_Task_
Every line from the one containing "left shoulder: (439, 155)" to the one containing "left knee: (268, 404)" in the records below, both included, must be set down exactly, and no other line.

_Given information_
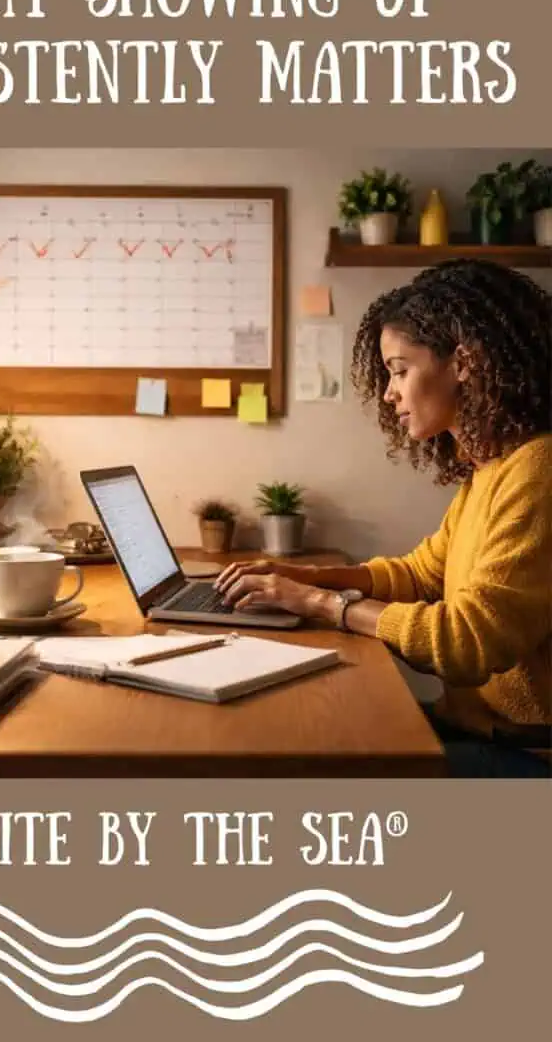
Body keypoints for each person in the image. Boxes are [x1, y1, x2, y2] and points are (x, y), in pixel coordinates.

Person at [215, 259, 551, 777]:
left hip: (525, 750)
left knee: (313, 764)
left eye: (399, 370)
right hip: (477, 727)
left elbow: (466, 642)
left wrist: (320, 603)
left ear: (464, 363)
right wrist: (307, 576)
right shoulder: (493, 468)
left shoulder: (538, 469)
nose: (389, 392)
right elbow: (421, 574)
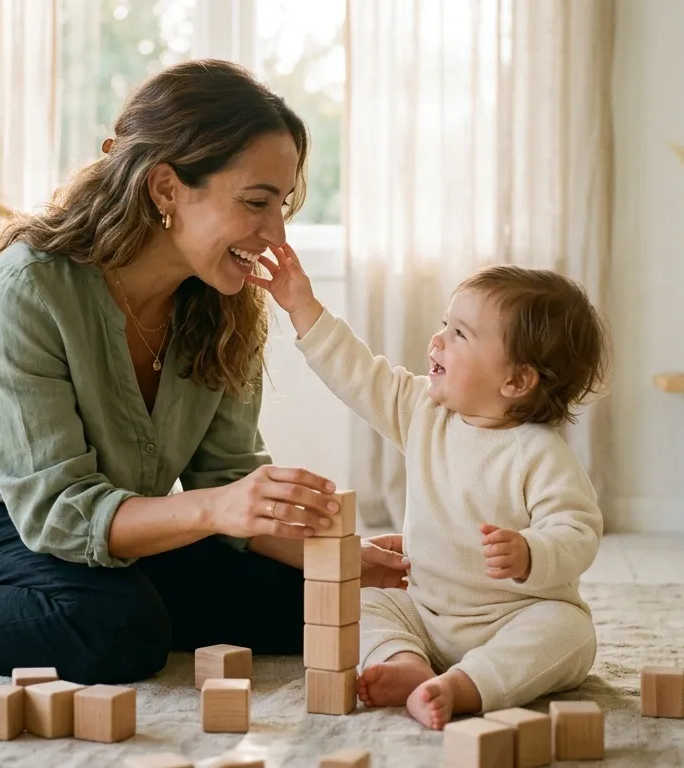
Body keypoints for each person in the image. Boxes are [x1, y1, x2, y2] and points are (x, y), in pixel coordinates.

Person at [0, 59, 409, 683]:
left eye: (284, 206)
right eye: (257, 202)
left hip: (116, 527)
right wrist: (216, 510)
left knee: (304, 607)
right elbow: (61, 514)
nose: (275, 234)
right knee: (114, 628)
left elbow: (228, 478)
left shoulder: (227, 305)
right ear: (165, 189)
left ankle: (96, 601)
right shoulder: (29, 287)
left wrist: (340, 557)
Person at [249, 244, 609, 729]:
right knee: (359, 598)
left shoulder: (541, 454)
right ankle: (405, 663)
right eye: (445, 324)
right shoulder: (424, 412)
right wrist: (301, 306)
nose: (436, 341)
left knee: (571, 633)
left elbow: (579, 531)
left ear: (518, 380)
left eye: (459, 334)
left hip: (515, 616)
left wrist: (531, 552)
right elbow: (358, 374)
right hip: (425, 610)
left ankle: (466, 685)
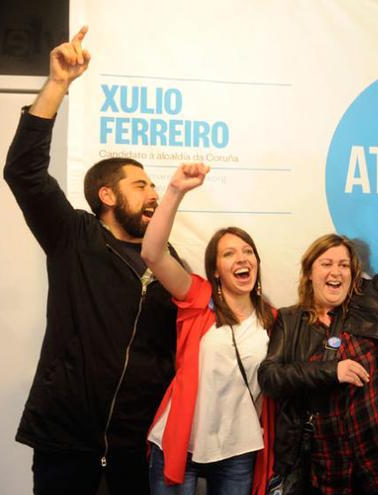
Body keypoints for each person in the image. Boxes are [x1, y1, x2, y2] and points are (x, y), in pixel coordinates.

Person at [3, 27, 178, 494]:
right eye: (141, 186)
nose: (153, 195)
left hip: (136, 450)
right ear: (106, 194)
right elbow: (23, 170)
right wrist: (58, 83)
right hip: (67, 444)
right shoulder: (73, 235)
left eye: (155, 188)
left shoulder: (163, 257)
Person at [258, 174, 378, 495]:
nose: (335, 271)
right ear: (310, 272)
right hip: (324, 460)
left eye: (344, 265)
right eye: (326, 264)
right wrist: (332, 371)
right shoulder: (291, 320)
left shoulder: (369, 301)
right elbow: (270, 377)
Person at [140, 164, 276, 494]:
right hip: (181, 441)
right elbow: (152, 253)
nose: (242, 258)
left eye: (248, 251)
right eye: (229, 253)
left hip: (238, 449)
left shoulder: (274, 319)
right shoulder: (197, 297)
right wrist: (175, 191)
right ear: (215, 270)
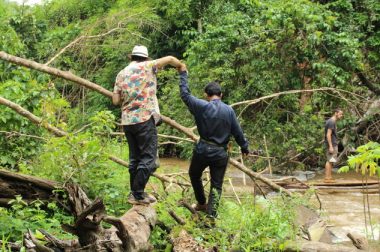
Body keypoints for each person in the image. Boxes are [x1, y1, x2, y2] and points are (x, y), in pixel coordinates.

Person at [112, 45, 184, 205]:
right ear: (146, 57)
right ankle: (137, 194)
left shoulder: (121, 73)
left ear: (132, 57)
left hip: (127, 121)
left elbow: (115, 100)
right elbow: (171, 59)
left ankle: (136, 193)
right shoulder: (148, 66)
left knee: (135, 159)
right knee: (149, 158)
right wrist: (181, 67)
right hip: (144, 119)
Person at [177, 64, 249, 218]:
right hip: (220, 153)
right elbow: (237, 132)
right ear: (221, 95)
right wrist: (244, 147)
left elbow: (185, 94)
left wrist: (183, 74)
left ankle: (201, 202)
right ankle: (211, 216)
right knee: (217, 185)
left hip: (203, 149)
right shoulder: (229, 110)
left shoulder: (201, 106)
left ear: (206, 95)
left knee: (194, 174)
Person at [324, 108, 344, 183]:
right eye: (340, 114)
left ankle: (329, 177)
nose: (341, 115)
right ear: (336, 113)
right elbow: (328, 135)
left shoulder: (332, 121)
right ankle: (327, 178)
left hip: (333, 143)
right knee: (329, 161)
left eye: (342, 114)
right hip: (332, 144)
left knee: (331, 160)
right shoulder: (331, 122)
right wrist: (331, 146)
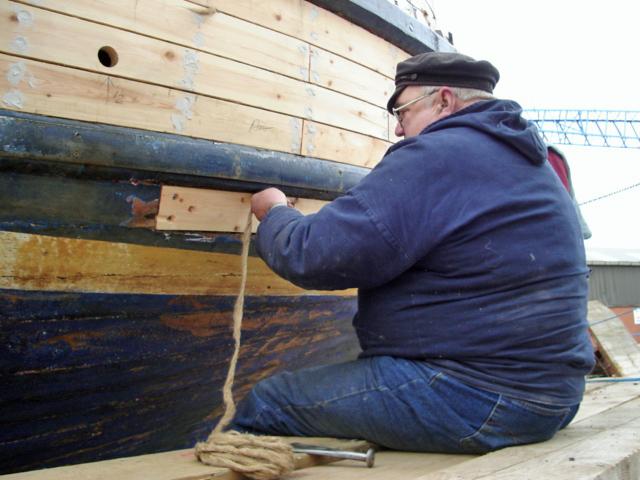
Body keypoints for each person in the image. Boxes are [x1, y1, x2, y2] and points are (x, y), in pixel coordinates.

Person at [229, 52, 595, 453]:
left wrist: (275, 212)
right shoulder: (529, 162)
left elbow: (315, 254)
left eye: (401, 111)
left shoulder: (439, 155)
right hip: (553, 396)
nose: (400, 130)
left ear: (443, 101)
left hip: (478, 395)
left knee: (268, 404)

==

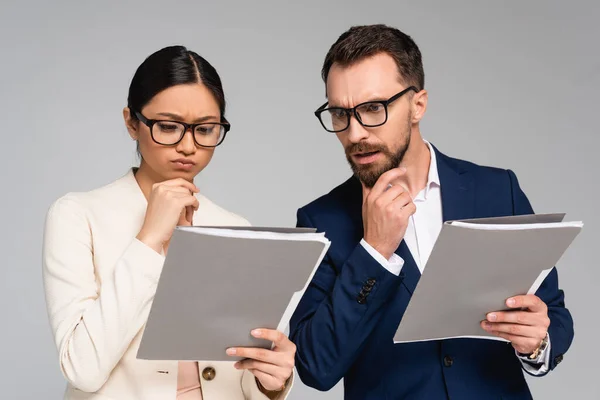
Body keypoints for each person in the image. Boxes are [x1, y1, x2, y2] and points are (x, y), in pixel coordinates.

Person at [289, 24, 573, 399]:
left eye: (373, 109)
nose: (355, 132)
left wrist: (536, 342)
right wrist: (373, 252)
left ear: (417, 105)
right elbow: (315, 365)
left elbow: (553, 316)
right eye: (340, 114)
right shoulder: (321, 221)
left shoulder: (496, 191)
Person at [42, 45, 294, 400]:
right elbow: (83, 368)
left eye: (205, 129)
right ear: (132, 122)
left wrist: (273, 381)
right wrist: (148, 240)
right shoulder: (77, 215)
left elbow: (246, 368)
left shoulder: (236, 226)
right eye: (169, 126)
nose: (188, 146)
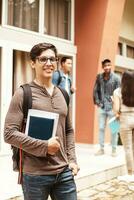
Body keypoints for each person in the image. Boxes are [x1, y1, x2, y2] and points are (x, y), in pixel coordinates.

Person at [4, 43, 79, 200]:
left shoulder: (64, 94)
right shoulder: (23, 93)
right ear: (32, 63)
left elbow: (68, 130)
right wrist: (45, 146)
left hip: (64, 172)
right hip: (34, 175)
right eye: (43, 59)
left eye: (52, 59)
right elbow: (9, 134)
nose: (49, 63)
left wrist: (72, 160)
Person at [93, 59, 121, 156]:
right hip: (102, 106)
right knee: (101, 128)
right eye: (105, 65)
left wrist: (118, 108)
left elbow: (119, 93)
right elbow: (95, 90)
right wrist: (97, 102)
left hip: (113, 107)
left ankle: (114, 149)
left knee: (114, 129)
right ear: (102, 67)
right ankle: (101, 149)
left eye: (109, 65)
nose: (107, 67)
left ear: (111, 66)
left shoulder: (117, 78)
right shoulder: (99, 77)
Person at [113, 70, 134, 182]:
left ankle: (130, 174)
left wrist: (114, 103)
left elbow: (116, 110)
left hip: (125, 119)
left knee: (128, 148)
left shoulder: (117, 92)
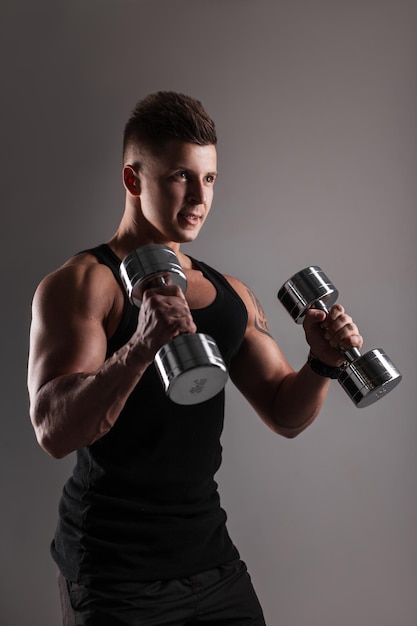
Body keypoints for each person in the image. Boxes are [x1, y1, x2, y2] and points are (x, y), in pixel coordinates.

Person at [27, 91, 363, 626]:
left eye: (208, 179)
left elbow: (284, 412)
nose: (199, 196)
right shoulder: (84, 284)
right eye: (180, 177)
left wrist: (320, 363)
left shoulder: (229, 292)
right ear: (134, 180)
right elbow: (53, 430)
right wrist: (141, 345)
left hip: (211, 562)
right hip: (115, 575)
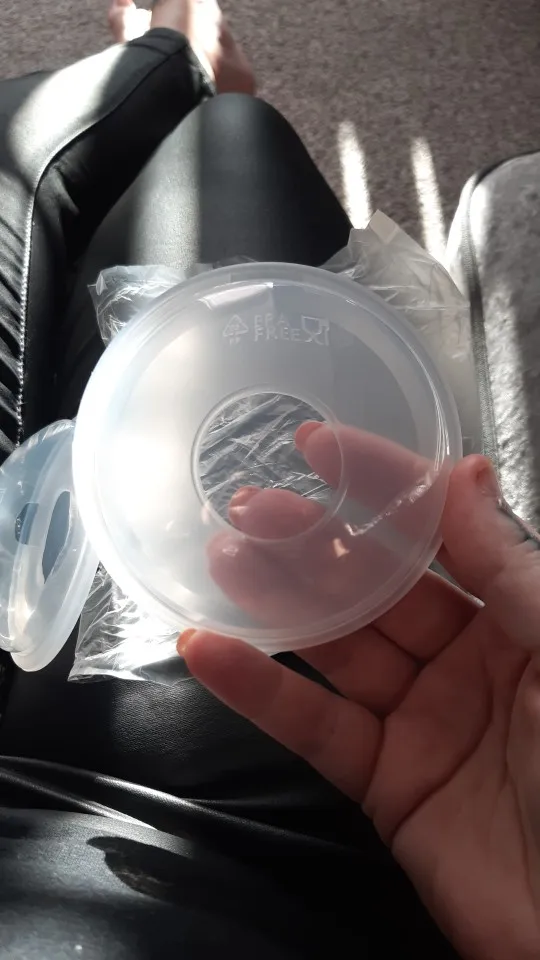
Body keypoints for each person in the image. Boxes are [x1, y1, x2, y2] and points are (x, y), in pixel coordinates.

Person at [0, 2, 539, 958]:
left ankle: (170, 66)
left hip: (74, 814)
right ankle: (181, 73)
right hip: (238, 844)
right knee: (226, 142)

_Result for this task_
left shoulder: (439, 155)
right hip: (553, 396)
nose: (400, 130)
left ear: (443, 101)
left hip: (478, 395)
left knee: (268, 404)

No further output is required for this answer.